If this looks like complaining, don’t worry. It’s not. I don’t have enough time or energy to complain. This is just me laying out the obstacles and vowing to crush them to dust.

5 Things I’ve Learned As an Indie Writer

I’ve really only been doing the publishing thing since mid last year, so I’m sure there are things I’m doing wrong that I haven’t even caught yet. But here’s a sample of some lessons I’ve learned:

1. Do it (mostly) yourself. This is first on my list because it’s my biggest mistake. I had been trusting a third party distributor to take care of submitting all my work to Amazon, iTunes, etc. I didn’t realize, and they didn’t tell me that they had stopped distributing to certain markets (permanently? I don’t even know.) Anyway, I didn’t catch on until I read it somewhere else, and lo and behold, my stuff’s been missing from a major market this whole time. I should have gotten off my lazy ass to format and upload these stories myself. I missed out on months of potential exposure. Don’t do that.

2. There are people who have been doing it better, longer. It’s so, so hard not to hold myself up against other indies. I want my work out there, en masse, and it was hard at first not to run myself ragged trying to “keep up” with the “competition”. But there’s no way to compete with the back catalogue of a writer who’s been publishing for years already. You can write as fast as you like, and they’ll be putting out new stuff just as fast. Besides, the volume of work means nothing; it’s the quality. It took me a surprisingly long time to realize that.

3. Readers will read what they like. Period. It doesn’t matter if there are a zillion zombie stories. If someone likes zombie stories, they’re…wait for it…going to read zombie stories. A good story is a good story, and there’s room in the niches if you have a great, unique tale. You don’t have to be there first. You just have to be good.

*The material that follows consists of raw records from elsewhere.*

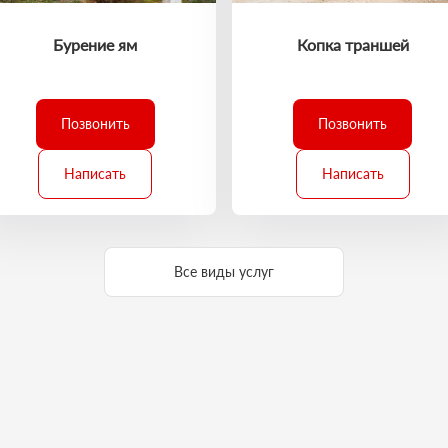
Бурение ям
Копка траншей
Позвонить
Позвонить
Написать
Написать
Все виды услуг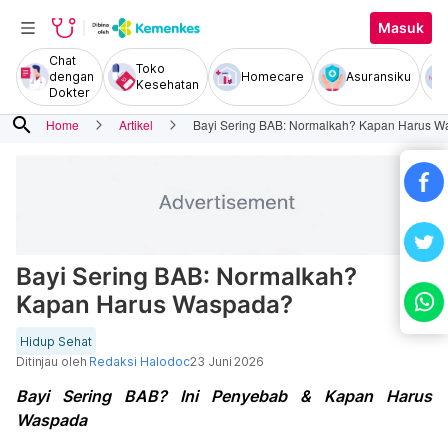
Masuk
Chat
Toko
dengan
Homecare
Asuransiku
Kesehatan
Dokter
search
Home
Artikel
Bayi Sering BAB: Normalkah? Kapan Harus 
Bayi Sering BAB: Normalkah?
Kapan Harus Waspada?
Hidup Sehat
Ditinjau oleh
Redaksi Halodoc
23 Juni 2026
Bayi Sering BAB? Ini Penyebab & Kapan Harus
Waspada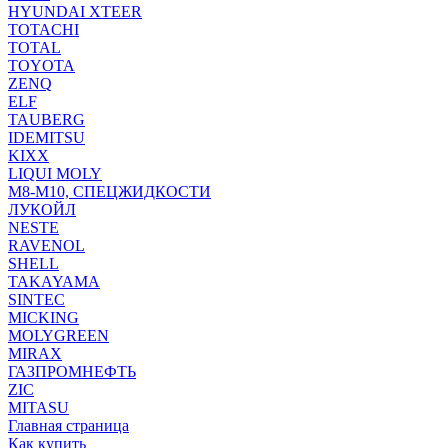
HYUNDAI XTEER
TOTACHI
TOTAL
TOYOTA
ZENQ
ELF
TAUBERG
IDEMITSU
KIXX
LIQUI MOLY
М8-М10, СПЕЦЖИДКОСТИ
ЛУКОЙЛ
NESTE
RAVENOL
SHELL
TAKAYAMA
SINTEC
MICKING
MOLYGREEN
MIRAX
ГАЗПРОМНЕФТЬ
ZIC
MITASU
Главная страница
Как купить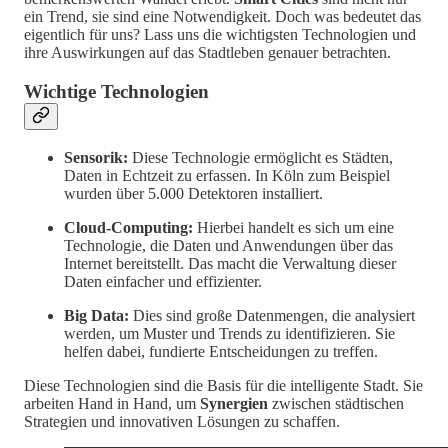
ein Trend, sie sind eine Notwendigkeit. Doch was bedeutet das
eigentlich für uns? Lass uns die wichtigsten Technologien und
ihre Auswirkungen auf das Stadtleben genauer betrachten.
Wichtige Technologien
Sensorik:
Diese Technologie ermöglicht es Städten,
Daten in Echtzeit zu erfassen. In Köln zum Beispiel
wurden über 5.000 Detektoren installiert.
Cloud-Computing:
Hierbei handelt es sich um eine
Technologie, die Daten und Anwendungen über das
Internet bereitstellt. Das macht die Verwaltung dieser
Daten einfacher und effizienter.
Big Data:
Dies sind große Datenmengen, die analysiert
werden, um Muster und Trends zu identifizieren. Sie
helfen dabei, fundierte Entscheidungen zu treffen.
Diese Technologien sind die Basis für die intelligente Stadt. Sie
arbeiten Hand in Hand, um
Synergien
zwischen städtischen
Strategien und innovativen Lösungen zu schaffen.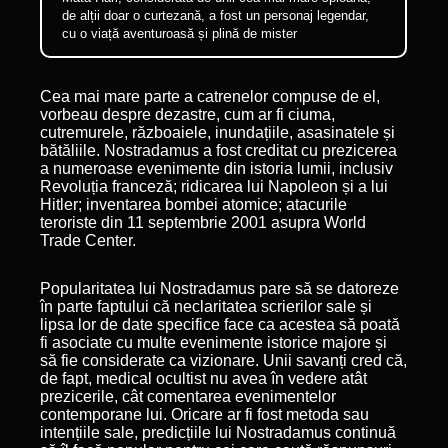
de alții doar o curtezană, a fost un personaj legendar,
cu o viață aventuroasă și plină de mister
Cea mai mare parte a catrenelor compuse de el,
vorbeau despre dezastre, cum ar fi ciuma,
cutremurele, războaiele, inundațiile, asasinatele și
bătăliile. Nostradamus a fost creditat cu prezicerea
a numeroase evenimente din istoria lumii, inclusiv
Revoluția franceză; ridicarea lui Napoleon și a lui
Hitler; inventarea bombei atomice; atacurile
teroriste din 11 septembrie 2001 asupra World
Trade Center.
Popularitatea lui Nostradamus pare să se datoreze
în parte faptului că neclaritatea scrierilor sale și
lipsa lor de date specifice face ca acestea să poată
fi asociate cu multe evenimente istorice majore și
să fie considerate ca vizionare. Unii savanți cred că,
de fapt, medical ocultist nu avea în vedere atât
prezicerile, cât comentarea evenimentelor
contemporane lui. Oricare ar fi fost metoda sau
intențiile sale, predicțiile lui Nostradamus continuă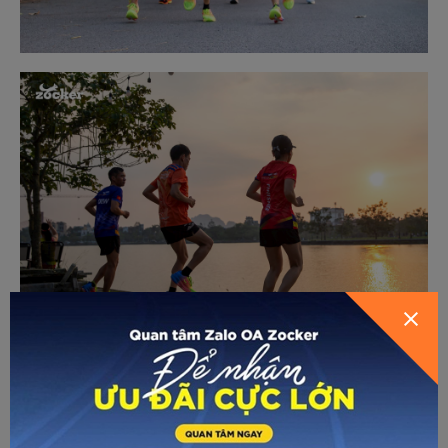
Về trang trước
Gửi email
In trang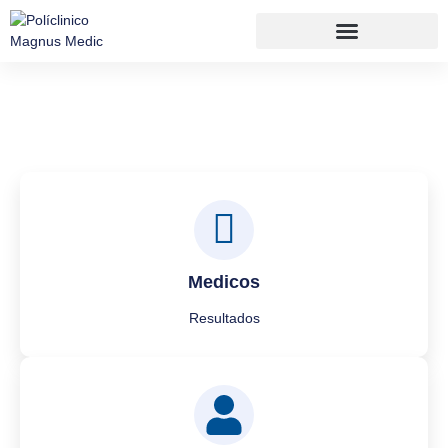
Medicos
Resultados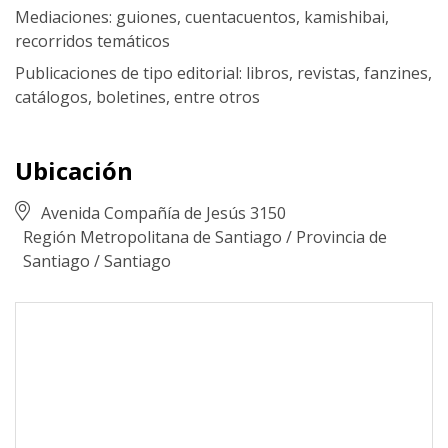
Mediaciones: guiones, cuentacuentos, kamishibai,
recorridos temáticos
Publicaciones de tipo editorial: libros, revistas, fanzines,
catálogos, boletines, entre otros
Ubicación
Avenida Compañía de Jesús 3150
Región Metropolitana de Santiago
/
Provincia de
Santiago
/
Santiago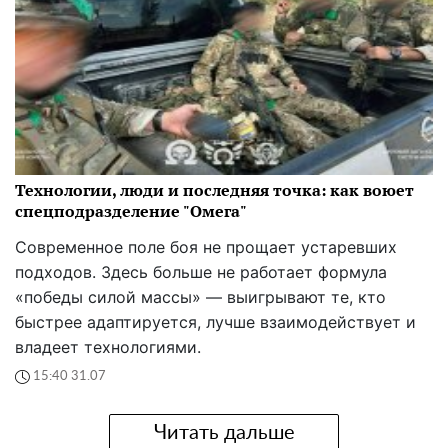
Технологии, люди и последняя точка: как воюет
спецподразделение "Омега"
Современное поле боя не прощает устаревших
подходов. Здесь больше не работает формула
«победы силой массы» — выигрывают те, кто
быстрее адаптируется, лучше взаимодействует и
владеет технологиями.
15:40 31.07
Читать дальше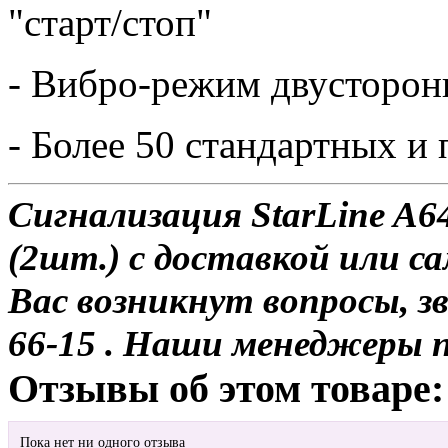
"старт/стоп"
- Вибро-режим двусторон
- Более 50 стандартных 
Сигнализация StarLine A6
(2шт.) с доставкой или са
Вас возникнут вопросы, з
66-15 . Наши менеджеры 
Отзывы об этом товаре:
Пока нет ни одного отзыва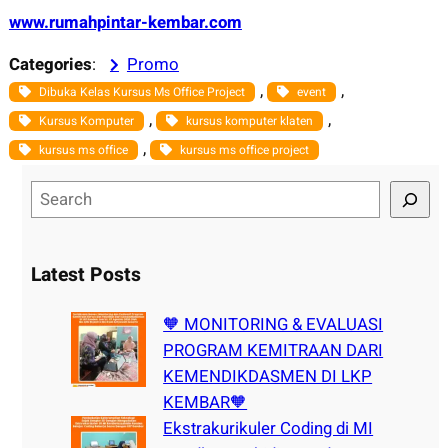
www.rumahpintar-kembar.com
Categories
:
Promo
, 
, 
Dibuka Kelas Kursus Ms Office Project
event
, 
, 
Kursus Komputer
kursus komputer klaten
, 
kursus ms office
kursus ms office project
S
e
a
r
Latest Posts
c
h
🧡 MONITORING & EVALUASI
PROGRAM KEMITRAAN DARI
KEMENDIKDASMEN DI LKP
KEMBAR🧡
Ekstrakurikuler Coding di MI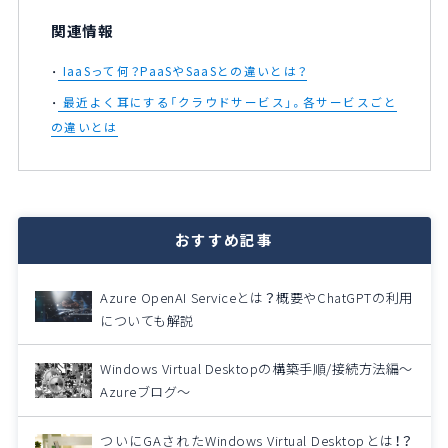
関連情報
IaaSって何？PaaSやSaaSとの違いとは？
最近よく耳にする「クラウドサービス」。各サービスごと
の違いとは
おすすめ記事
Azure OpenAI Serviceとは？概要やChatGPTの利用
についても解説
Windows Virtual Desktopの構築手順/接続方法編～
Azureブログ～
ついにGAされたWindows Virtual Desktopとは！？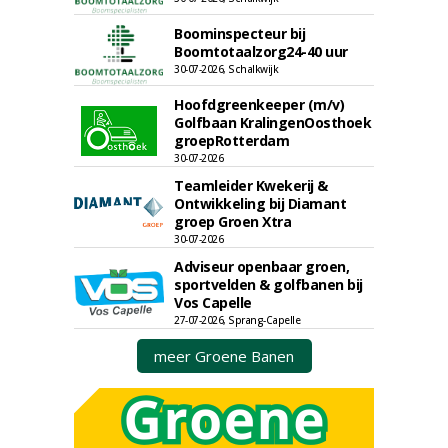
Boominspecteur bij
Boomtotaalzorg24-40 uur
30-07-2026, Schalkwijk
Hoofdgreenkeeper (m/v)
Golfbaan KralingenOosthoek
groepRotterdam
30-07-2026
Teamleider Kwekerij &
Ontwikkeling bij Diamant
groep Groen Xtra
30-07-2026
Adviseur openbaar groen,
sportvelden & golfbanen bij
Vos Capelle
27-07-2026, Sprang-Capelle
meer Groene Banen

4. Write what you want to read. Okay, check it out: I know we’re all “supposed” to read literature. We’re supposed to be cultured and erudite and know who Ishmael is. I get it. But most of the classics I’ve read bore me. I don’t get into ladies-and-carriages-and-tea unless someone dies a horrifying death. I like horror; it’s the one thing I come back to again and again. When I read, personally, I’m there to enjoy myself. You may be different. But life’s too short to read books you don’t like, and it follows that you shouldn’t force yourself to write them, either.

5. Don’t be humble. I’m putting this one here mostly as a reminder to myself. I don’t mean be a jackass; I mean don’t be afraid to talk yourself up a little here and there. It’s awkward, for me at least, to talk about my writing to people (in person). I’m surprisingly shy in certain situations, and to me it feels like I’m being pushy if I talk about my work for sale. The funny thing, though, is that I can’t very well expect people to read my stuff unless they know it exists. It’s something I’m working on.

Any other indies want to chime in? What have you discovered so far?